ありふれた選択
ありふれたはじめたばかりの人向けのFX投資の書籍では「損が生まれた時はナンピンして、全体の買い付け価格を小さくする事が出来る」等と述べられていたりしますが、実際にはナンピンにはかなりの隠れたリスクがある。
まず最初に、ナンピン買いの原理に関して記述しておきます。
仮に1ドル=100円でドルを買ったとします。
$(ドル)買いということで、円安ドル高に向うほど黒字が大きくなるわけですが不幸にして1ドルが95円まで円高が進んでしまった。
その場合ポジションを持ち続けたらマイナスをなくすためには、5円分ドル高に動く必要があります。
皆さん、マイナスは出来るだけ早く戻したいと願うだろう。
ここで最初に買ったのと同じ量の$を1ドル95円で買い増しする。
それで、ポジションの買い付けコストは1ドル=97.50円まで引き下げることができます。

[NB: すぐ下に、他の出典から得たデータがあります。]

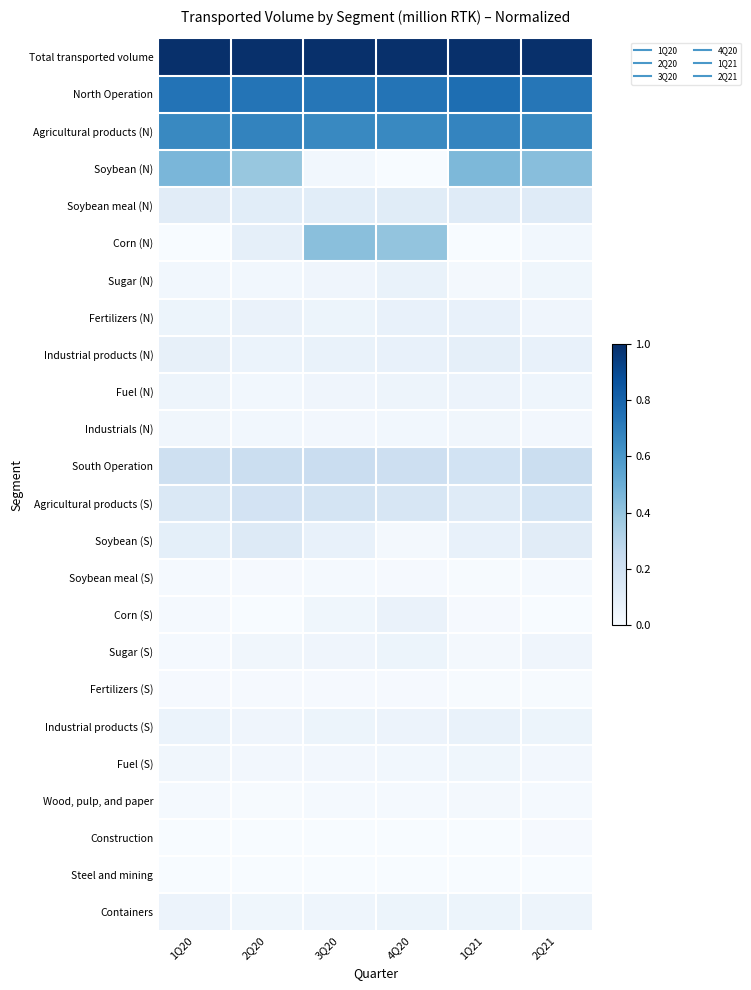

Reading left to right, what are all the values shown in this chart?

Total transported volume: 1Q20=1.0	2Q20=1.0	3Q20=1.0	4Q20=1.0	1Q21=1.0	2Q21=1.0
North Operation: 1Q20=0.7	2Q20=0.7	3Q20=0.7	4Q20=0.7	1Q21=0.8	2Q21=0.7
Agricultural products (N): 1Q20=0.7	2Q20=0.7	3Q20=0.7	4Q20=0.7	1Q21=0.7	2Q21=0.7
Soybean (N): 1Q20=0.5	2Q20=0.4	3Q20=0.0	4Q20=0.0	1Q21=0.5	2Q21=0.4
Soybean meal (N): 1Q20=0.1	2Q20=0.1	3Q20=0.1	4Q20=0.1	1Q21=0.1	2Q21=0.1
Corn (N): 1Q20=0.0	2Q20=0.1	3Q20=0.4	4Q20=0.4	1Q21=0.0	2Q21=0.0
Sugar (N): 1Q20=0.0	2Q20=0.0	3Q20=0.0	4Q20=0.1	1Q21=0.0	2Q21=0.0
Fertilizers (N): 1Q20=0.1	2Q20=0.1	3Q20=0.1	4Q20=0.1	1Q21=0.1	2Q21=0.0
Industrial products (N): 1Q20=0.1	2Q20=0.1	3Q20=0.1	4Q20=0.1	1Q21=0.1	2Q21=0.1
Fuel (N): 1Q20=0.0	2Q20=0.0	3Q20=0.0	4Q20=0.0	1Q21=0.1	2Q21=0.0
Industrials (N): 1Q20=0.0	2Q20=0.0	3Q20=0.0	4Q20=0.0	1Q21=0.0	2Q21=0.0
South Operation: 1Q20=0.2	2Q20=0.2	3Q20=0.2	4Q20=0.2	1Q21=0.2	2Q21=0.2
Agricultural products (S): 1Q20=0.1	2Q20=0.2	3Q20=0.2	4Q20=0.2	1Q21=0.1	2Q21=0.2
Soybean (S): 1Q20=0.1	2Q20=0.1	3Q20=0.1	4Q20=0.0	1Q21=0.1	2Q21=0.1
Soybean meal (S): 1Q20=0.0	2Q20=0.0	3Q20=0.0	4Q20=0.0	1Q21=0.0	2Q21=0.0
Corn (S): 1Q20=0.0	2Q20=0.0	3Q20=0.0	4Q20=0.1	1Q21=0.0	2Q21=0.0
Sugar (S): 1Q20=0.0	2Q20=0.0	3Q20=0.0	4Q20=0.1	1Q21=0.0	2Q21=0.0
Fertilizers (S): 1Q20=0.0	2Q20=0.0	3Q20=0.0	4Q20=0.0	1Q21=0.0	2Q21=0.0
Industrial products (S): 1Q20=0.1	2Q20=0.0	3Q20=0.1	4Q20=0.1	1Q21=0.1	2Q21=0.1
Fuel (S): 1Q20=0.0	2Q20=0.0	3Q20=0.0	4Q20=0.0	1Q21=0.0	2Q21=0.0
Wood, pulp, and paper: 1Q20=0.0	2Q20=0.0	3Q20=0.0	4Q20=0.0	1Q21=0.0	2Q21=0.0
Construction: 1Q20=0.0	2Q20=0.0	3Q20=0.0	4Q20=0.0	1Q21=0.0	2Q21=0.0
Steel and mining: 1Q20=0.0	2Q20=0.0	3Q20=0.0	4Q20=0.0	1Q21=0.0	2Q21=0.0
Containers: 1Q20=0.1	2Q20=0.0	3Q20=0.0	4Q20=0.1	1Q21=0.1	2Q21=0.0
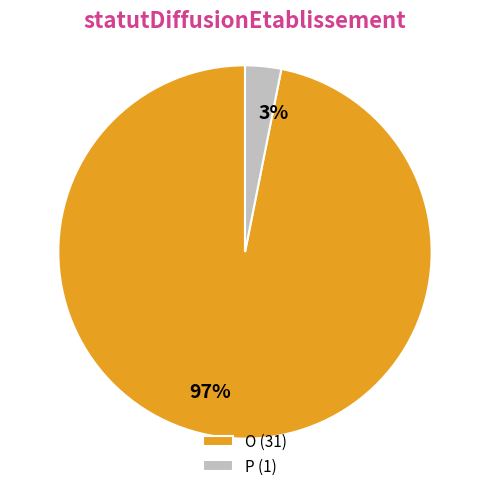

To the nearest percent, what is the combined percentage of O and P?

100%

この結果、2円50銭の幅で円安に向えば赤字を取り戻す事が出来ます。
これが、ナンピン買いの理屈です。
このとおり、ナンピン買いの理屈を耳にすると「確かに」と考えるがマーケットはそう簡単には思い通りにはいきません。
だいたい、1ドル95円以下にならないとは、なんびとも分かるはずがありません。
仮に、外国為替市場がかなりの円高動向だとすれば1ドル95円ではとまらずより一層円高に進む可能性が高くなります。

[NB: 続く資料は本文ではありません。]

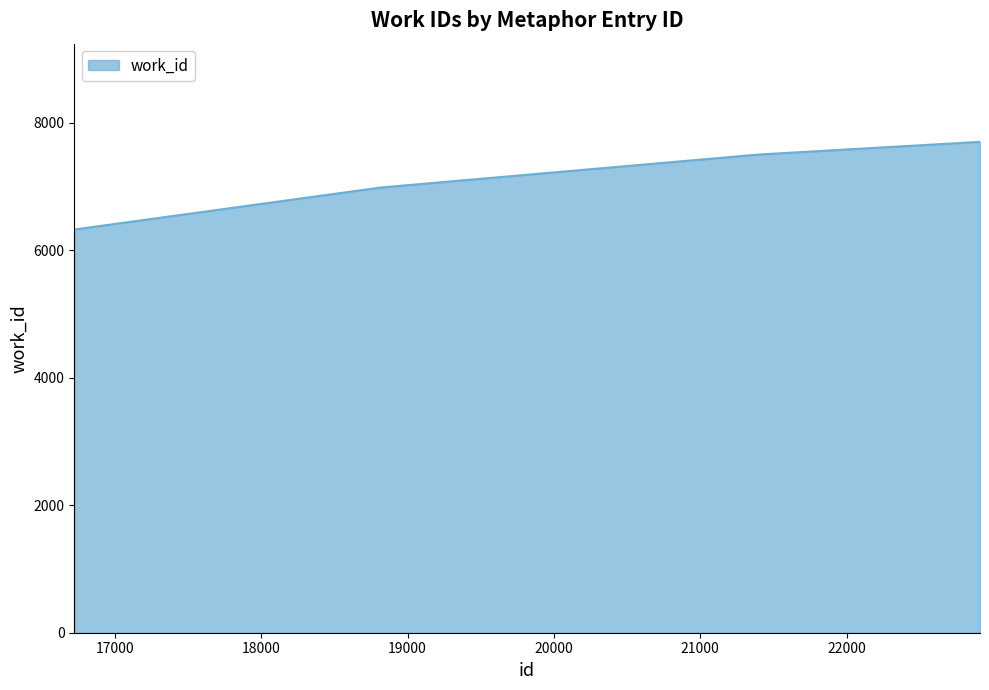

What is the maximum value shown in the chart?

7698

たとえば、1ドル97.50円でナンピン買いをした場合に1ドル=95円までドル安が進んだら、ナンピン買いをしたポジションも損が生まれることになってしまいます。
この状態では、最初に保有したポジションと同時に為替差損が生じる事になります。
例示したとおり、ナンピンは難しいです。
それなら、為替相場が己の物語とは反対にさっさと進む場合どういう対応で危険性を避ければいいのでしょうか。
ここで取れる手段は2つだけあります。
最初のひとつは執着しないでポジションを閉じる事です。
もうひとつは、現在、保有している買いポジションを少なくして、もう一度相場が戻るのを動かないで待ち望む事だけです。

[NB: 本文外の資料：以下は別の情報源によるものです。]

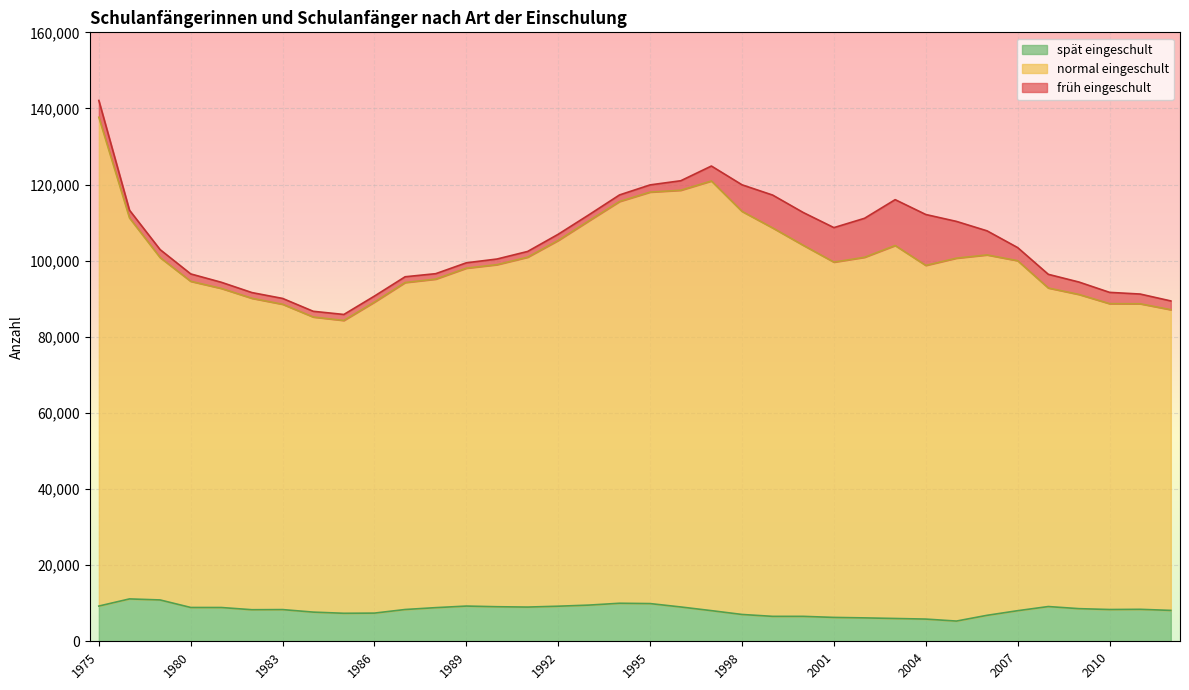

Does the chart display data point markers on the line(s)?

No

かなり主体性のない対策だとおっしゃる人もいると思います。
だけど、自分の持っているポジションにマイナスが出た場合適切な方法はそれ以外には期待できない。
無論、理論上はナンピンするという方法もありえます。
しかしナンピンはあなたがマイナスになっている状態にもかかわらず、ポジションを減少させるどころか買いポジションを重ねていく手法です。
この考え方では、リスクを避けることなどどう頑張ってもできないと思ったほうかいいだろう。
ナンピンをし続けられれば最終的には勝てるかもしれない。
けれども、それ以前にお金はショートしてしまいます。